◆ **Data for the task**:
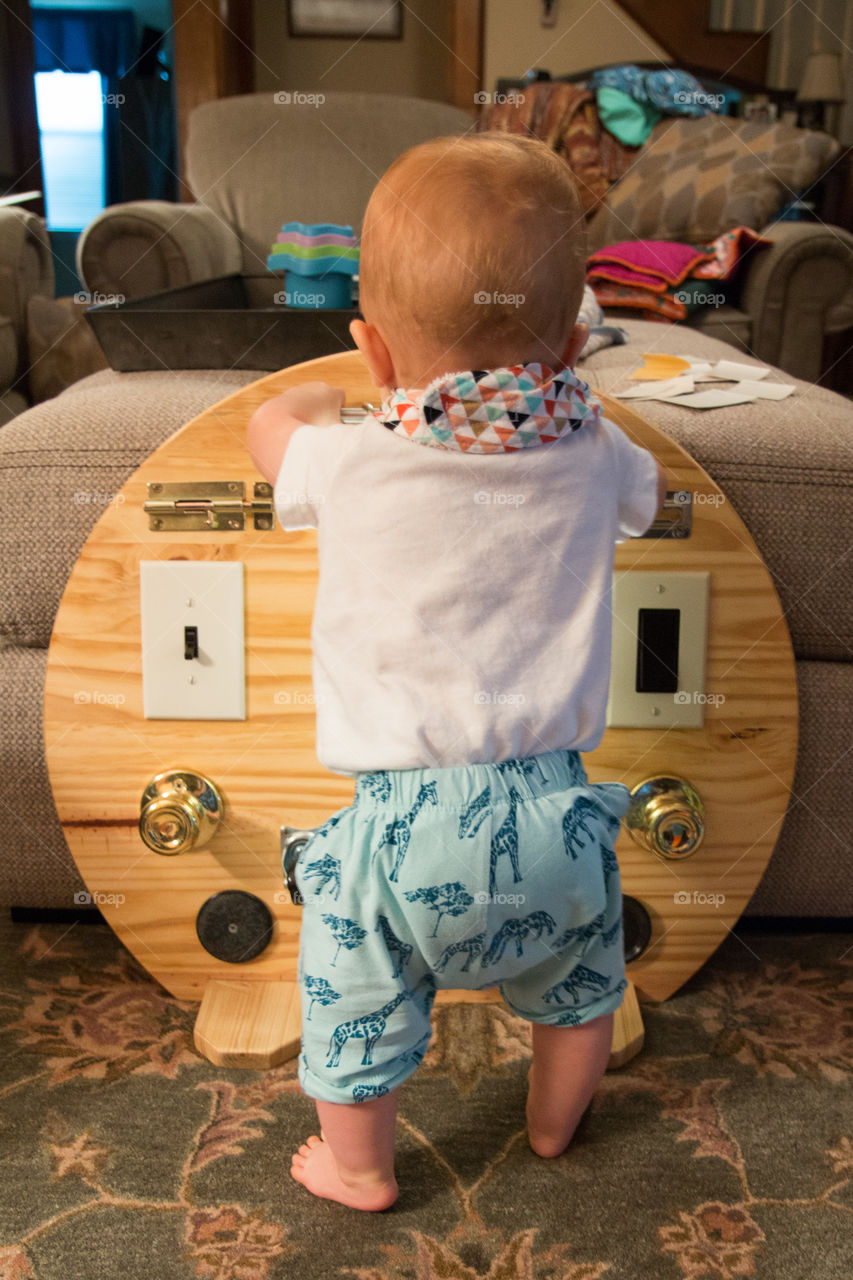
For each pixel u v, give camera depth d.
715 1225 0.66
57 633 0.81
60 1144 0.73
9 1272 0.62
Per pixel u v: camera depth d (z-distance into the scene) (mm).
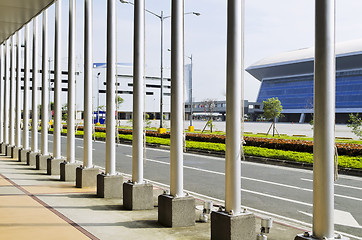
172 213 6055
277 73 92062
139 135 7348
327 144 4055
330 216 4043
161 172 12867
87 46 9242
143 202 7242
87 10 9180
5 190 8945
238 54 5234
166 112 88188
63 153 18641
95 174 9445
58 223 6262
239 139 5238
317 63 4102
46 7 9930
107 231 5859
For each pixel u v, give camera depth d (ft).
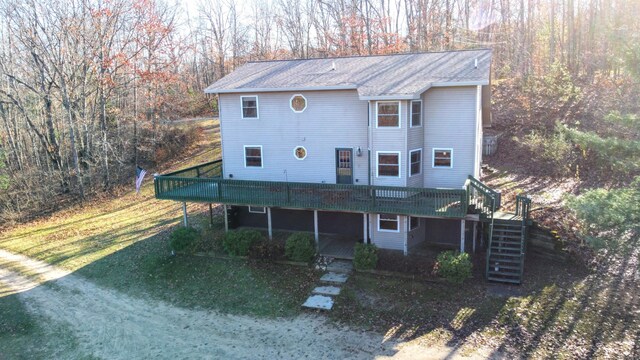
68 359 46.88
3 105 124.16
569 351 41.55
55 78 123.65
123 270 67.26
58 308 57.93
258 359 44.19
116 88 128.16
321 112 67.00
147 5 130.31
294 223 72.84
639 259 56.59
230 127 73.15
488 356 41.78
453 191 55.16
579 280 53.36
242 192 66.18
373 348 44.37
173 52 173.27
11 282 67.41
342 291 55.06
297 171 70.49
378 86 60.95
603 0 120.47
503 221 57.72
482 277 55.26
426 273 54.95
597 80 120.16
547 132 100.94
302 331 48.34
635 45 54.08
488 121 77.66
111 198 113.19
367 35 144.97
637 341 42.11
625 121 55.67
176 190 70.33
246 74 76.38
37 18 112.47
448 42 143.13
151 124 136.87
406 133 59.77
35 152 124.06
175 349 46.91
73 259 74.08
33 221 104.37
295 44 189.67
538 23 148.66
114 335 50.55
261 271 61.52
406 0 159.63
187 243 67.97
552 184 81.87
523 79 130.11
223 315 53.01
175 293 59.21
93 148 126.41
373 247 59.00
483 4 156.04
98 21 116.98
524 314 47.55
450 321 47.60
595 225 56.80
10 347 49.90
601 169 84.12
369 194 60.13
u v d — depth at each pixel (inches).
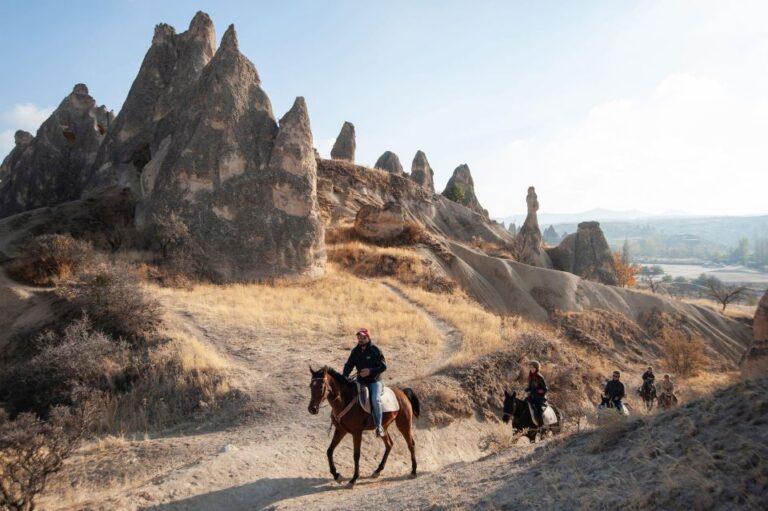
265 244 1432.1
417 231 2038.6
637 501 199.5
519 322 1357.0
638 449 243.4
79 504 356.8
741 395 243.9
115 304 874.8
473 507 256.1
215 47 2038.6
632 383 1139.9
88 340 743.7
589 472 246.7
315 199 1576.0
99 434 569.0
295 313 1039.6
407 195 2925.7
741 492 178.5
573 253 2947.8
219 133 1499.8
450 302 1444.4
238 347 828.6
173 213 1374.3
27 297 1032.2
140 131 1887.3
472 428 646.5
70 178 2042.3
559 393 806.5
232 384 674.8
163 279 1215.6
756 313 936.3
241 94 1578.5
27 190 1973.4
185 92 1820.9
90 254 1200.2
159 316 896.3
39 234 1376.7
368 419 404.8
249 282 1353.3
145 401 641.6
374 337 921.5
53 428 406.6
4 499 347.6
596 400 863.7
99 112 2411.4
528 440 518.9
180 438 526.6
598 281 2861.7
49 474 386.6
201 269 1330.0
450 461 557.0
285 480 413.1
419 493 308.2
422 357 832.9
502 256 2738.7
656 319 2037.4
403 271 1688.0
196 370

◆ **Assignment**: Output nothing but an exact retyping of the material, pictures excluded.

◆ **Answer to this task**:
For each pixel u v, give camera depth d.
715 1225 0.66
57 633 0.81
60 1144 0.73
9 1272 0.62
Per pixel u v: camera depth d (z-distance into the scene) (mm).
172 213 6055
277 73 92062
139 135 7348
327 144 4055
330 216 4043
161 172 12867
87 46 9242
143 202 7242
87 10 9180
5 190 8945
238 54 5234
166 112 88188
63 153 18641
95 174 9445
58 223 6262
239 139 5238
317 63 4102
46 7 9930
107 231 5859
For each pixel u v, give camera depth d (ft).
68 359 46.88
3 105 124.16
569 351 41.55
55 78 123.65
123 270 67.26
58 308 57.93
258 359 44.19
116 88 128.16
321 112 67.00
147 5 130.31
294 223 72.84
639 259 56.59
230 127 73.15
488 356 41.78
453 191 55.16
579 280 53.36
242 192 66.18
373 348 44.37
173 52 173.27
11 282 67.41
342 291 55.06
297 171 70.49
378 86 60.95
603 0 120.47
503 221 57.72
482 277 55.26
426 273 54.95
597 80 120.16
547 132 100.94
302 331 48.34
635 45 54.08
488 121 77.66
111 198 113.19
367 35 144.97
637 341 42.11
625 121 55.67
176 190 70.33
246 74 76.38
37 18 112.47
448 42 143.13
151 124 136.87
406 133 59.77
35 152 124.06
175 349 46.91
73 259 74.08
33 221 104.37
295 44 189.67
538 23 148.66
114 335 50.55
261 271 61.52
406 0 159.63
187 243 67.97
552 184 81.87
523 79 130.11
223 315 53.01
175 293 59.21
93 148 126.41
373 247 59.00
483 4 156.04
98 21 116.98
524 314 47.55
450 321 47.60
595 225 56.80
10 347 49.90
601 169 84.12
369 194 60.13
u v d — depth at each pixel (inches).
265 244 1432.1
417 231 2038.6
637 501 199.5
519 322 1357.0
638 449 243.4
79 504 356.8
741 395 243.9
115 304 874.8
473 507 256.1
215 47 2038.6
632 383 1139.9
88 340 743.7
589 472 246.7
315 199 1576.0
99 434 569.0
295 313 1039.6
407 195 2925.7
741 492 178.5
573 253 2947.8
219 133 1499.8
450 302 1444.4
238 347 828.6
173 213 1374.3
27 297 1032.2
140 131 1887.3
472 428 646.5
70 178 2042.3
559 393 806.5
232 384 674.8
163 279 1215.6
756 313 936.3
241 94 1578.5
27 190 1973.4
185 92 1820.9
90 254 1200.2
159 316 896.3
39 234 1376.7
368 419 404.8
249 282 1353.3
145 401 641.6
374 337 921.5
53 428 406.6
4 499 347.6
596 400 863.7
99 112 2411.4
528 440 518.9
180 438 526.6
598 281 2861.7
49 474 386.6
201 269 1330.0
450 461 557.0
285 480 413.1
419 493 308.2
422 357 832.9
502 256 2738.7
656 319 2037.4
403 271 1688.0
196 370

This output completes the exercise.